What kept that agenda from having a lasting effect on the state was the Illinois Supreme Court. I lost count of the number of times I wrote stories during 1997 and 1998 – the gist of which was that yet another of those “Laws of ’95” was struck down as unconstitutional.
WHICH IS WHY when I hear the business-oriented associations and legal groups complain about Justice Thomas Kilbride and talk about the millions of dollars they are spending on a campaign to urge people to vote against his retention to the state’s highest court, I can’t help but think that their real intent is to try to mess with the court in such a way that it won’t be able to knock down the agenda they’d like to peddle in Springfield in coming months.
That presumes the GOP in Illinois will experience such significant gains on Election Day that they will be in a position to ram through bills on so many social and economic issues. Nothing is certain.

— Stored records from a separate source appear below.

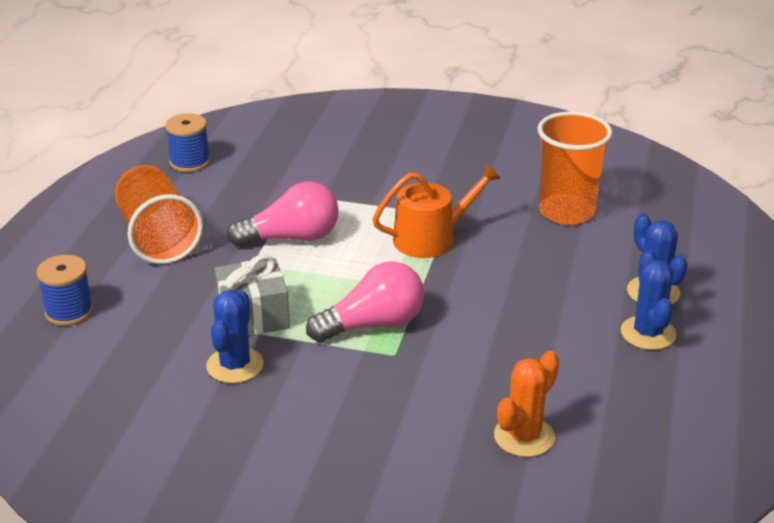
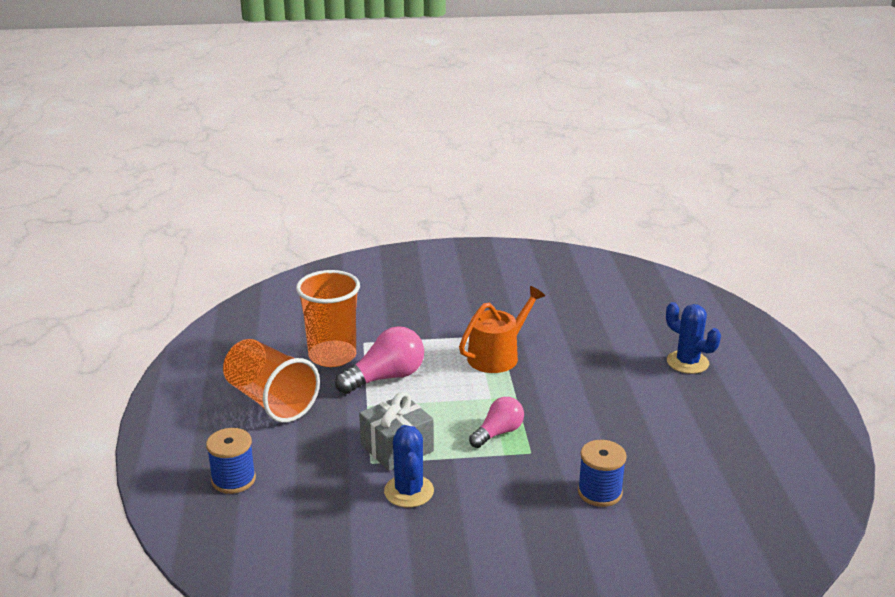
camera: 20 degrees left, 5 degrees down
(190, 162) = (257, 333): blue spool -> blue spool (599, 492)
(373, 325) = (498, 433): pink light bulb -> pink light bulb, size x0.64
(524, 436) = (671, 492): orange cactus -> none
(566, 212) = (585, 315): orange cup -> orange cup (332, 356)
(648, 333) = (705, 393): blue cactus -> none

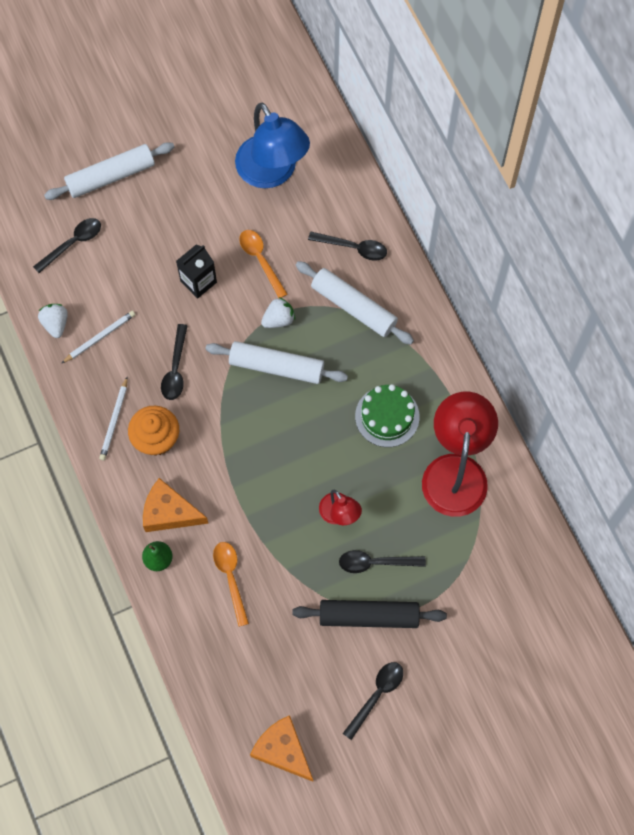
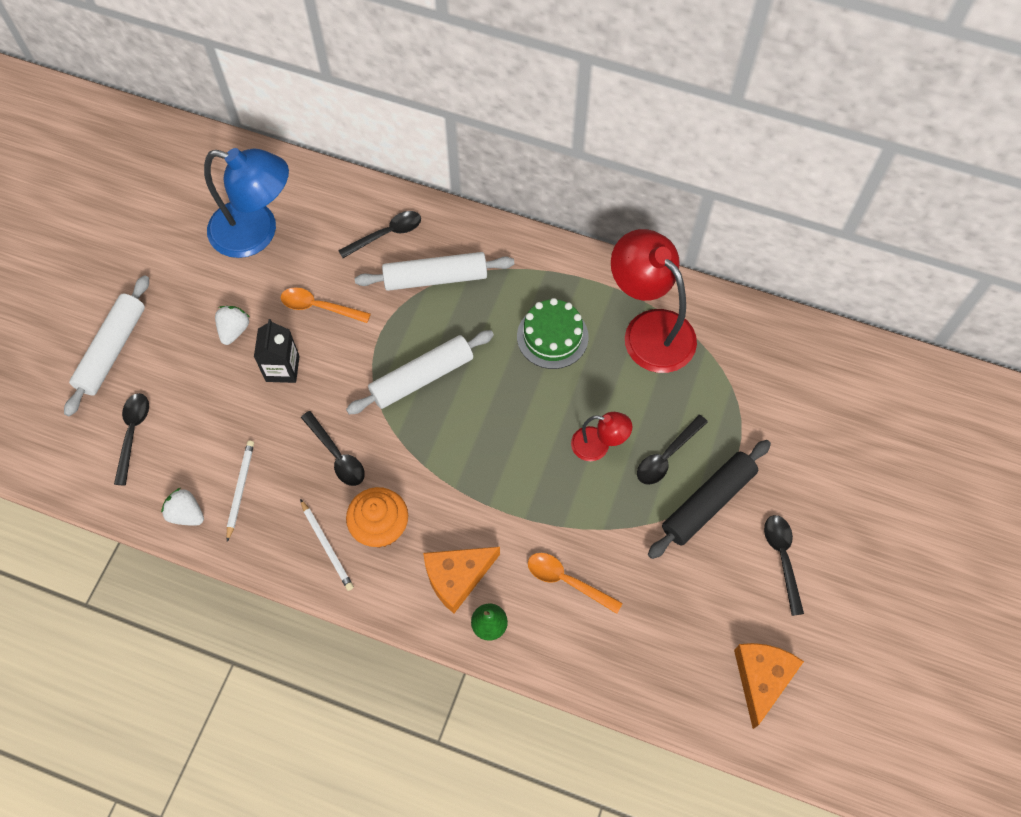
camera: 45 degrees left, 5 degrees down
(278, 319) = (384, 339): white strawberry -> white strawberry (234, 330)
(283, 750) = (761, 678): orange cheese -> orange cheese turned 105 degrees clockwise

But I’m sure those political people who are old enough to remember that period in the mid-1990s when Illinois Republicans were not only significant, but also powerful, feel that one of the lessons they learned was that they can’t focus purely on the Executive and Legislative branches of Illinois government.
They also have to think about the Judicial branch, where members of the Supreme Court of Illinois are elected to 10-year terms. Justices wishing to get re-elected run for retention, which means there is no opponent. But they must get at least 60 percent support, or else a replacement is picked by political appointment.
WHICH MEANS THAT people who want to play conservative partisan politics are including the high court in their electoral strategy.
As it turns out, three of the seven justices on the court are up for retention this year. Charles Freeman, who is a Democrat, is running from the court’s first district, which is Cook County. Another is Robert Thomas of the second district. He is a Republican, but his home DuPage County accounts for more than half of the people of that district, so he’s probably safe.
That is why the attention is focused on McBride. He’s a Democrat from Rock Island from the third district – which includes portions of Will County and his home area along the Mississippi River that have significant Democratic voters, sandwiching a stretch of central Illinois that is solidly Republican.
In short, McBride is getting the focus of this attempt to potentially add a Republican justice to the high court because the GOP political operatives think they can get that middle portion of the district to turn out in what has potential to be a significant year for Republicans so as to “win” come Tuesday.
FOR THEM, A “win” means dumping Kilbride from the high court, even though it probably makes him the one person to have conservative opposition even though he has the support of the National Rifle Association, among other groups.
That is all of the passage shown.